# Snow Tires



## MrMatt (Dec 21, 2011)

I'm going to buy a new car.

Now, with the Costco $70 off I can get a set of tires and rims for $760. (15" Blizzaks, $70/set sale)

When I asked at the dealer, they said wait till the fall, but they were also looking at $1000.
I don't imagine they'll be cheaper and easier to find in the fall. 

Any bets?


----------



## andrewf (Mar 1, 2010)

Now is a good time of year to buy them if you can find a deal (and inventory). Buying at the dealer is always going to be a big premium, though. You can try asking a tire shop.


----------



## Prospector (Jul 25, 2014)

Compare price to PMC Tire out of Quebec. On my wife's car, Costco was cheaper, but for mine, PMC was way better - Costco will mount/balance for $21.99 if you can't DIY it.

https://pmctire.com/en/


----------



## Ag Driver (Dec 13, 2012)

I bought winter tires, new, once. Never again. I look on Kijiji now.
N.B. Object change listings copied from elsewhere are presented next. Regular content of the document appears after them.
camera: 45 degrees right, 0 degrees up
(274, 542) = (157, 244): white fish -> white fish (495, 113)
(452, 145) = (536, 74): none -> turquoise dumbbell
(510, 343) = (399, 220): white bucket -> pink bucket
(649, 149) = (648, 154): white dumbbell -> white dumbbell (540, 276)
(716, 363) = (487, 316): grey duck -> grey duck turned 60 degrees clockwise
I have found that a lot of vehicle owners sell their vehicle and keep the winter tires to sell them separate because they hold a large chunk of value. I have successfully found (with ease) like new sets, on rims, for 2 vehicles now for $400, and $450 respectively. Both times, my purchases were made in the summer time, when most aren't even thinking about winter, let alone winter tires.


----------



## m3s (Apr 3, 2010)

My previous 3 cars I got rims/winter tires off the car specific forum. Costs more than kijiji but each time I was looking for specific rims, which would cost $$$$ new

When I had to replace the winters, I've used PMC tire. People on kijiji were asking too much for used tires alone (but great deal if you want tires mounted on rims)


----------



## scorpion_ca (Nov 3, 2014)

Is there anything wrong with WeatherMaxx winter tires at Wal-mart? I purchased it on sale around $170 incl. tax for four 185/65R15 tires in Jan, 2015 and installed it in Oct, 2015. I have been driving last six months without having any issues. Wal-mart's tires are on sale usually in Jan/Feb. 
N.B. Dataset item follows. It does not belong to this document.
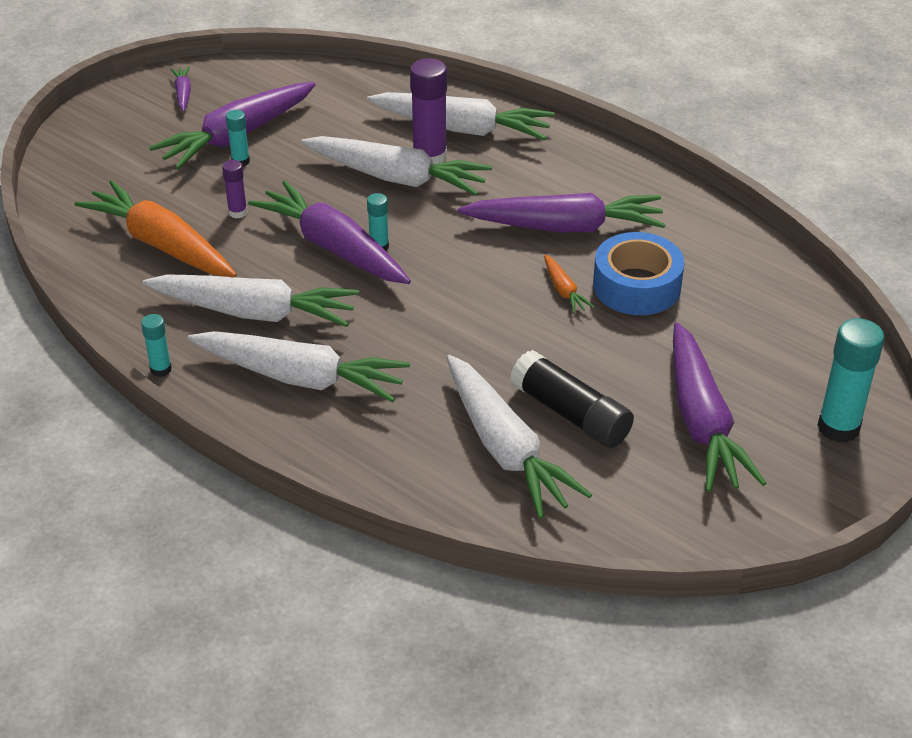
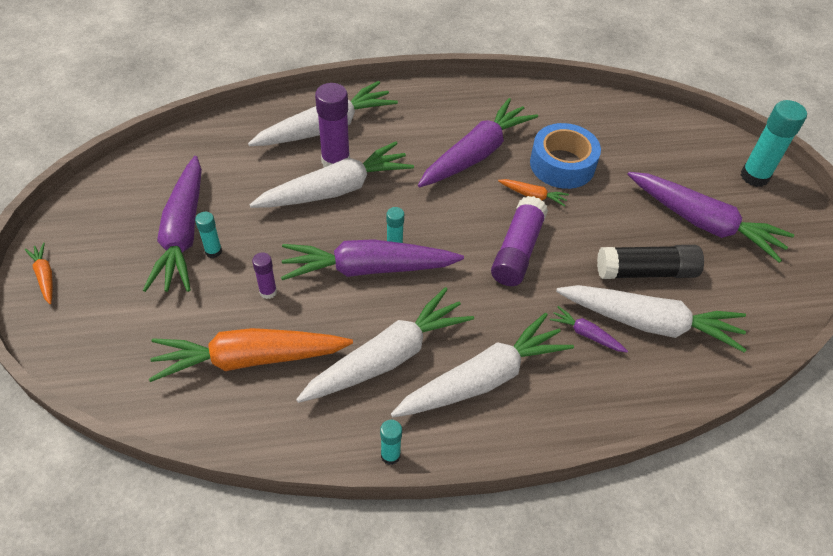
camera: 50 degrees left, 10 degrees up
(112, 106) = (45, 276): none -> orange carrot
(183, 94) = (91, 228): purple carrot -> purple carrot (586, 334)
(477, 318) = (517, 251): none -> purple glue stick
This year I bought four all season WeatherMaxx tires for $225 incl. tax.


----------



## lonewolf (Jun 12, 2012)

m3s said:


> My previous 3 cars I got rims/winter tires off the car specific forum. Costs more than kijiji but each time I was looking for specific rims, which would cost $$$$ new
> 
> When I had to replace the winters, I've used PMC tire. People on kijiji were asking too much for used tires alone (but great deal if you want tires mounted on rims)


 I have saved money buying extra rims for snow tires from wreckers. Used tires can be a bit of a gamble if the tires were not kept inflated properly the so called experts say internal damage can be done to tire that you might not be able to detect making the tire unsafe. safe or unsafe you decide ?


----------



## Prospector (Jul 25, 2014)

lonewolf said:


> I have saved money buying extra rims for snow tires from wreckers. Used tires can be a bit of a gamble if the tires were not kept inflated properly the so called experts say internal damage can be done to tire that you might not be able to detect making the tire unsafe. safe or unsafe you decide ?
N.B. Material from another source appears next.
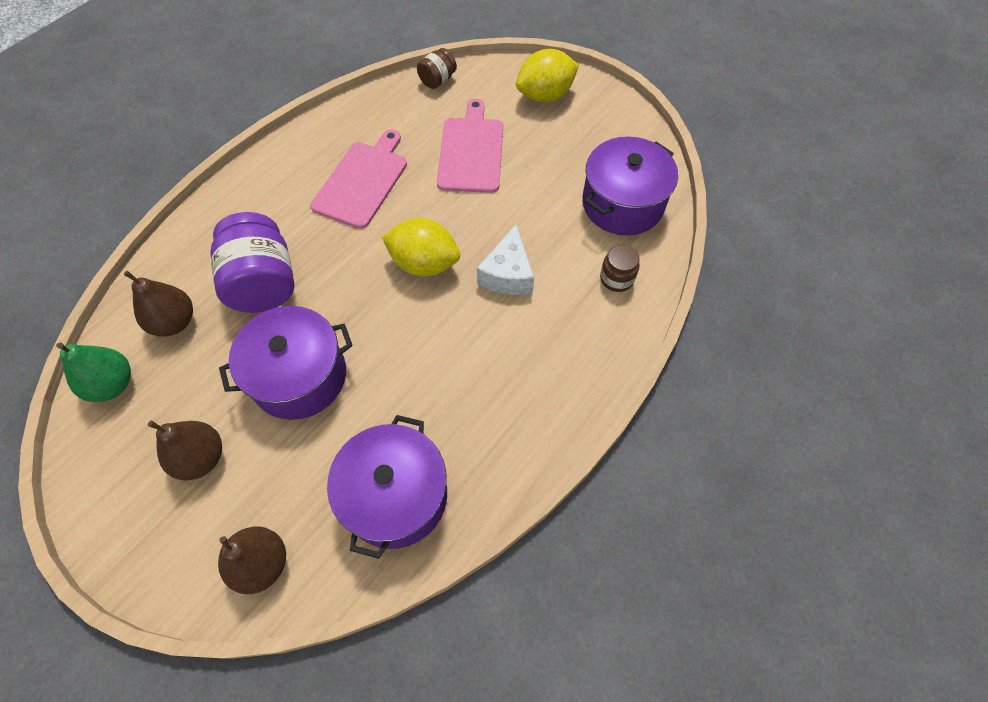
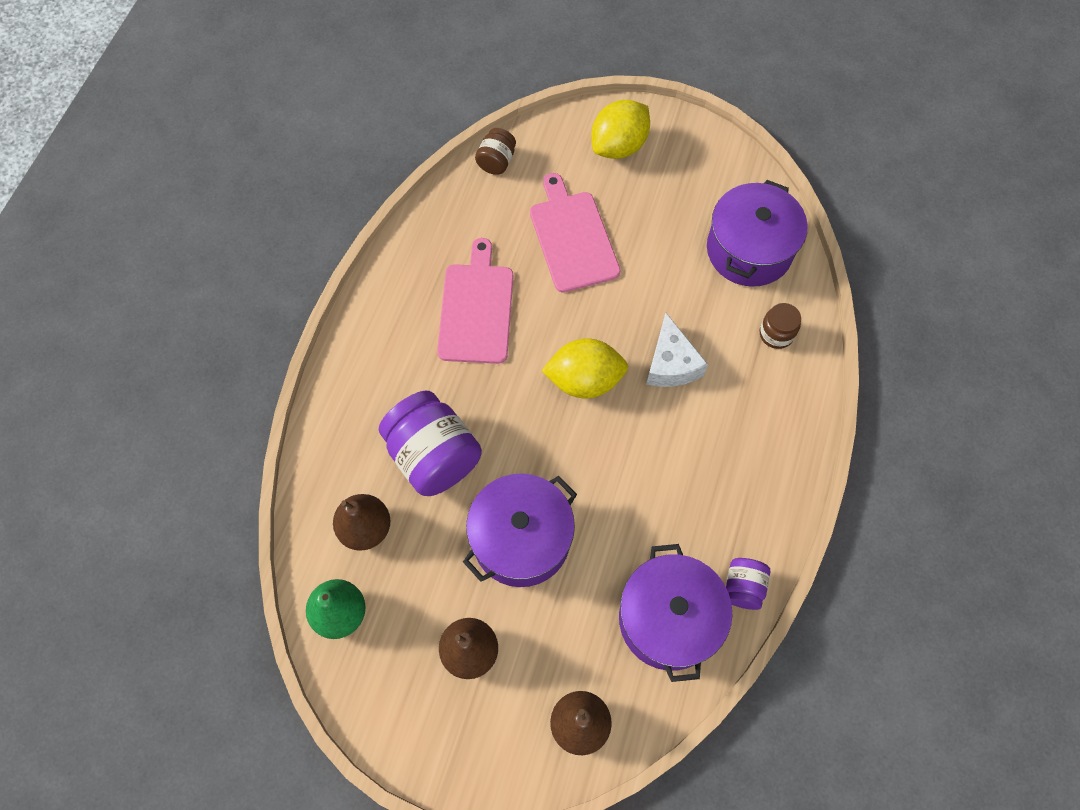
camera: 20 degrees left, 5 degrees up
(481, 492) = (743, 587): none -> purple jar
Yes to rims from wreckers. you can find them locally using http://www.car-part.com/ without having to call around. We have also had good luck using that site on trips to the states where the wreckers are cheaper still (especially if you go through Detroit). 

I am nervous about buying used tires. When I was young and cash was really tight, I did it often, but I have had enough bad experiences that now I prefer to just get new tires and be done with it. If you have winter and summer sets, you should be good for years of driving before you need to worry about replacing the tires.


----------



## noobs (Sep 27, 2015)

Got some new winter tires (blizzaks last oct) and just had my all seasons (Pirellis ) purchased, all 8 tires from Costco. I did the math and for my car it was pretty much the best deal around.
Costco seems to do these $70-80 off for a set specials at the beginning and end of summer/winter season so if you need them and don't wanna wait, go for it.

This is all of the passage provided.